▶ _Aim of the task_
Transcribe every line from the one containing "pinky tip: (607, 102)" to the end of the listing, exactly as written, and leave out the pictures.

▶ _Given information_
══════════
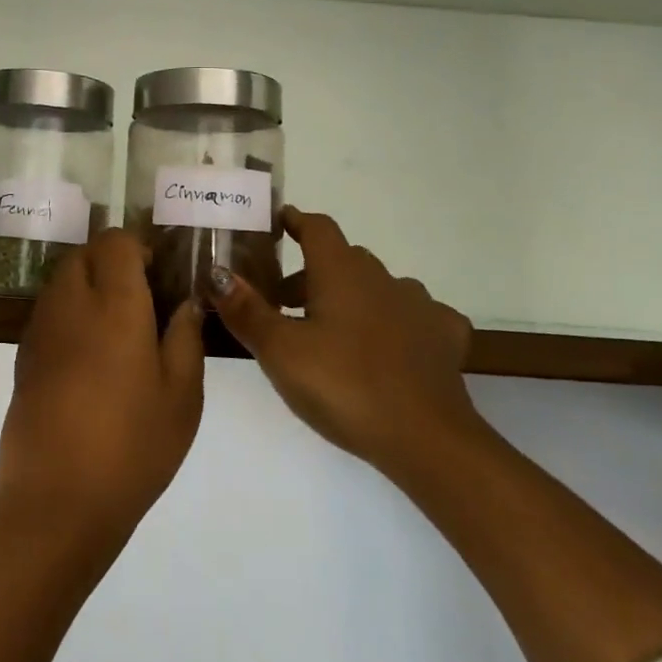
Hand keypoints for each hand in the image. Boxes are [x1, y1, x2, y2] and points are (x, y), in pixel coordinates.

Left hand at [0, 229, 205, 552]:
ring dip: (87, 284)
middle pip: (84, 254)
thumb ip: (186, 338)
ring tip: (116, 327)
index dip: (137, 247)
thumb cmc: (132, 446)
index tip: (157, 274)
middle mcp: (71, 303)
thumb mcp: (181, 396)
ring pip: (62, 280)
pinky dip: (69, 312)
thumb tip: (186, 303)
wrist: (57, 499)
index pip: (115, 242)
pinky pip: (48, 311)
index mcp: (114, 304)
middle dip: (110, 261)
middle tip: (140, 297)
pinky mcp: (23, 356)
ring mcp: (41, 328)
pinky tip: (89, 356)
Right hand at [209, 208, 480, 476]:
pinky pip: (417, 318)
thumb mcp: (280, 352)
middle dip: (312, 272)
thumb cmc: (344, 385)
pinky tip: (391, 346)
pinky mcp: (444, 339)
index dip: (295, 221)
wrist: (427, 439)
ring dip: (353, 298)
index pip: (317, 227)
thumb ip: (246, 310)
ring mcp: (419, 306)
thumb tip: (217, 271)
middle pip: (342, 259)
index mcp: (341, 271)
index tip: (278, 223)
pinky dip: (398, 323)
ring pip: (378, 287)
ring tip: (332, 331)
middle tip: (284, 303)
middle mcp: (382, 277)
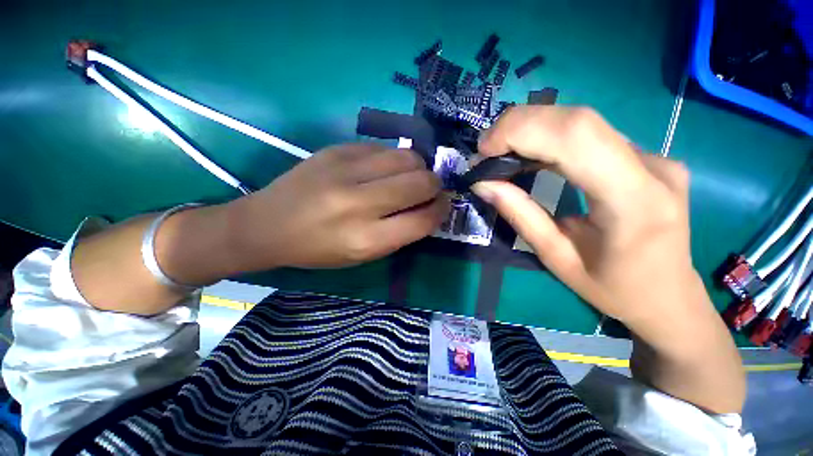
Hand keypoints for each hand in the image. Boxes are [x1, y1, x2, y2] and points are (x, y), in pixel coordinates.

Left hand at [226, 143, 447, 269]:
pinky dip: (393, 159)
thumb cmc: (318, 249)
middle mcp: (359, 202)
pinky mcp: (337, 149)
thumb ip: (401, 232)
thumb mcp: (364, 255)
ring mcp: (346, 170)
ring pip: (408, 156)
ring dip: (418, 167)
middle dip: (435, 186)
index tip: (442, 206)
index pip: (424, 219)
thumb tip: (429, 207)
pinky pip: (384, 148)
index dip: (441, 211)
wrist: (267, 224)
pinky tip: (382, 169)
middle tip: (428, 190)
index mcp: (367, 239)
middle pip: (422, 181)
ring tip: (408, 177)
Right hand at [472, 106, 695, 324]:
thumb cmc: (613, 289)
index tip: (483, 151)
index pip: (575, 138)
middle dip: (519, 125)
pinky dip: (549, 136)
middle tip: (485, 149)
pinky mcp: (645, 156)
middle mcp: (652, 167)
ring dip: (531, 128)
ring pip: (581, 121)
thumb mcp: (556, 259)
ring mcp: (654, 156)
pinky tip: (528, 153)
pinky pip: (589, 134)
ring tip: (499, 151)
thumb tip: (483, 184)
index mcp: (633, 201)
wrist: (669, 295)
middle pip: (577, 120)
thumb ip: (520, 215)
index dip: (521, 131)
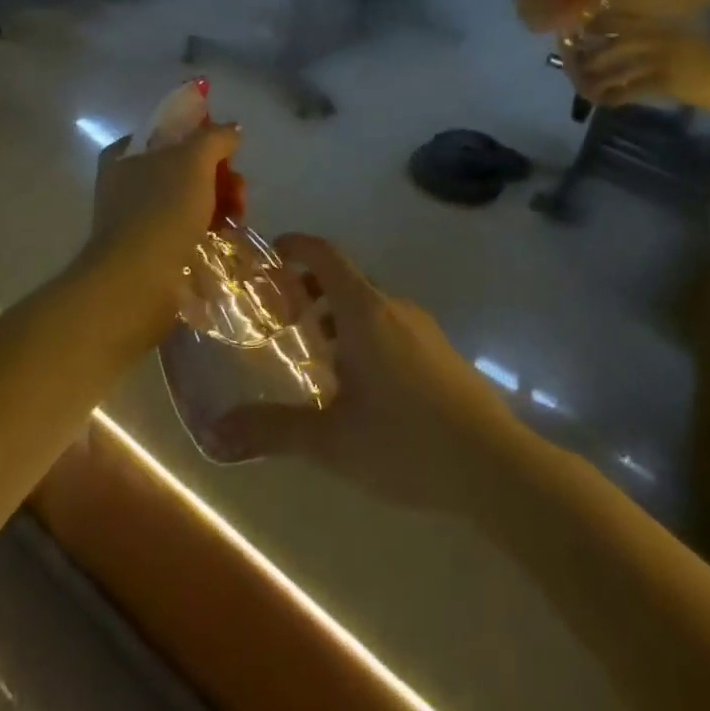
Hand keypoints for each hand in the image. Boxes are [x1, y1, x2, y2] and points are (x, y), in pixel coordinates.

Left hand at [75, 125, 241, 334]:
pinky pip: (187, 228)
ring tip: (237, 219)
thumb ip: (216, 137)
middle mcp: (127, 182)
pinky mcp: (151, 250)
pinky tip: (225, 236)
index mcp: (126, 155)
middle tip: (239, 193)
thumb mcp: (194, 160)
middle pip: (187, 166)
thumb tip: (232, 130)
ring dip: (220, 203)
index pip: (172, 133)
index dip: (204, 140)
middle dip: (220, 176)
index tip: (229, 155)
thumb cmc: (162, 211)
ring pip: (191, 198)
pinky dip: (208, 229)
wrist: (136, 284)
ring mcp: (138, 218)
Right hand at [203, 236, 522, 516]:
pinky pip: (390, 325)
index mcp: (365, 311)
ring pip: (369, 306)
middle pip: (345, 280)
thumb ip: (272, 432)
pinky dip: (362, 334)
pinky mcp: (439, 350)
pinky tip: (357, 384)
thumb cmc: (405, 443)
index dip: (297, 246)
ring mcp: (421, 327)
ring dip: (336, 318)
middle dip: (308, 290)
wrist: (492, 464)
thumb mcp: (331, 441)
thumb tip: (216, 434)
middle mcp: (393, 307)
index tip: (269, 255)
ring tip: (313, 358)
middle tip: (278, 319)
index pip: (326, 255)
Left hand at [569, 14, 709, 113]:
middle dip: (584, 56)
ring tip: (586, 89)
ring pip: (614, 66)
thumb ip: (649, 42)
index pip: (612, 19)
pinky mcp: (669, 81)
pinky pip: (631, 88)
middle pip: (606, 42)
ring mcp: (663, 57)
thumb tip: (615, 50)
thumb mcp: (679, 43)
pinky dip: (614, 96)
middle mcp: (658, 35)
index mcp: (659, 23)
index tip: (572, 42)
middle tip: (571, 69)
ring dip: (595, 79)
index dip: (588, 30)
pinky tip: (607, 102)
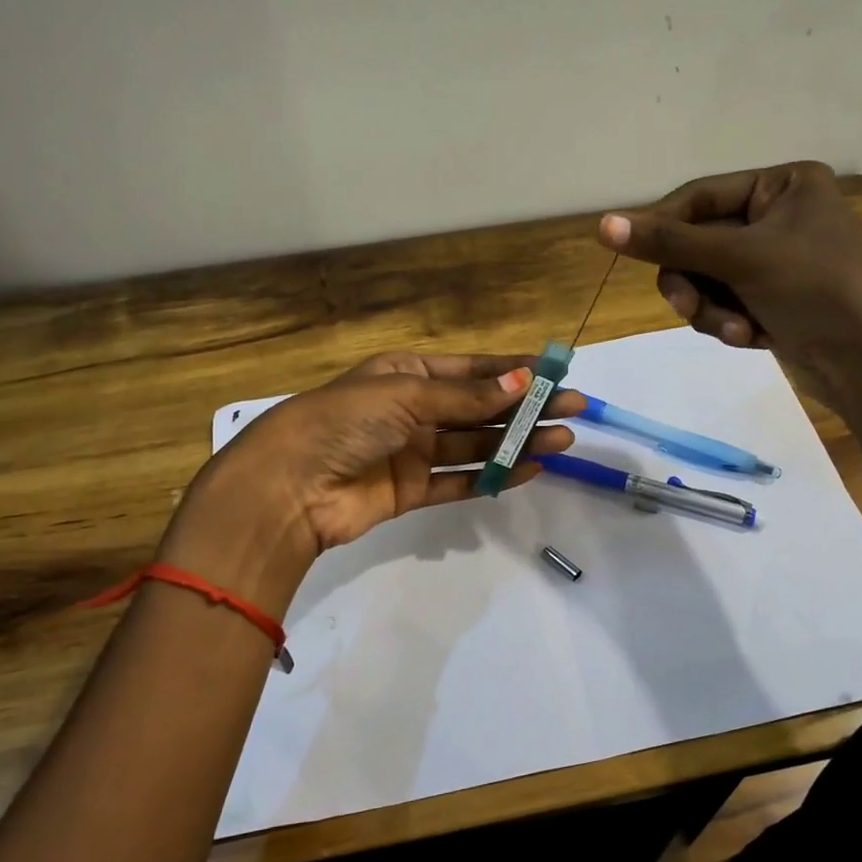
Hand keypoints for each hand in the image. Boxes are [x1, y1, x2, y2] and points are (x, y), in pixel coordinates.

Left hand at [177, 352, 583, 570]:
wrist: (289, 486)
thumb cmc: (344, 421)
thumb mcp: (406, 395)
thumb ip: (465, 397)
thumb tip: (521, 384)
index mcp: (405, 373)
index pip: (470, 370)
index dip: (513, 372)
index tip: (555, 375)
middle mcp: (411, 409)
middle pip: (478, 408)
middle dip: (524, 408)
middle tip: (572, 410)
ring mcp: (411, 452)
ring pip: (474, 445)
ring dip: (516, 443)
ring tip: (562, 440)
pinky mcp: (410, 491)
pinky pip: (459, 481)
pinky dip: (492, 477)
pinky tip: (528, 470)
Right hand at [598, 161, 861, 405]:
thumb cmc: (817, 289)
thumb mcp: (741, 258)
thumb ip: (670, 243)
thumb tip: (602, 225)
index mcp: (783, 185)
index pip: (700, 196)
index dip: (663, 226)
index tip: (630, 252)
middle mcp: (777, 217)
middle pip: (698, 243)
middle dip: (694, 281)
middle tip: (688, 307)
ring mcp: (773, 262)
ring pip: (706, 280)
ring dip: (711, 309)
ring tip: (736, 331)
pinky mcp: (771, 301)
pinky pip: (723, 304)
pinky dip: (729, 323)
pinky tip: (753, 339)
══════════
▶ _Solution below_
pinky tip: (607, 102)
Hand keypoints for each hand in the image. Boxes are [x1, y1, x2, y2] and points are (x, y), in pixel coordinates.

Left hand at [177, 352, 583, 570]:
wrist: (289, 486)
thumb cmc: (344, 421)
thumb mcp: (406, 395)
thumb ip: (465, 397)
thumb tip: (521, 384)
index mcp: (405, 373)
index pip: (470, 370)
index dip: (513, 372)
index tip: (555, 375)
middle mcp: (411, 409)
middle pip: (478, 408)
middle dip: (524, 408)
middle tip: (572, 410)
ring mcp: (411, 452)
ring pip: (474, 445)
ring dip: (516, 443)
ring tip: (562, 440)
pinky mcp: (410, 491)
pinky pip: (459, 481)
pinky dip: (492, 477)
pinky tip: (528, 470)
Right hand at [598, 161, 861, 405]:
thumb cmc: (817, 289)
thumb mcp: (741, 258)
thumb ip: (670, 243)
thumb tip: (602, 225)
index mcp: (783, 185)
index pip: (700, 196)
index dip: (663, 226)
index tip: (630, 252)
middle mcp: (777, 217)
middle pip: (698, 243)
middle dip: (694, 281)
middle tip: (688, 307)
ring mcp: (773, 262)
ring pip: (706, 280)
ring dip: (711, 309)
ring tip: (736, 331)
pinky mcp: (771, 301)
pinky pip: (723, 304)
pinky dip: (729, 323)
pinky tip: (753, 339)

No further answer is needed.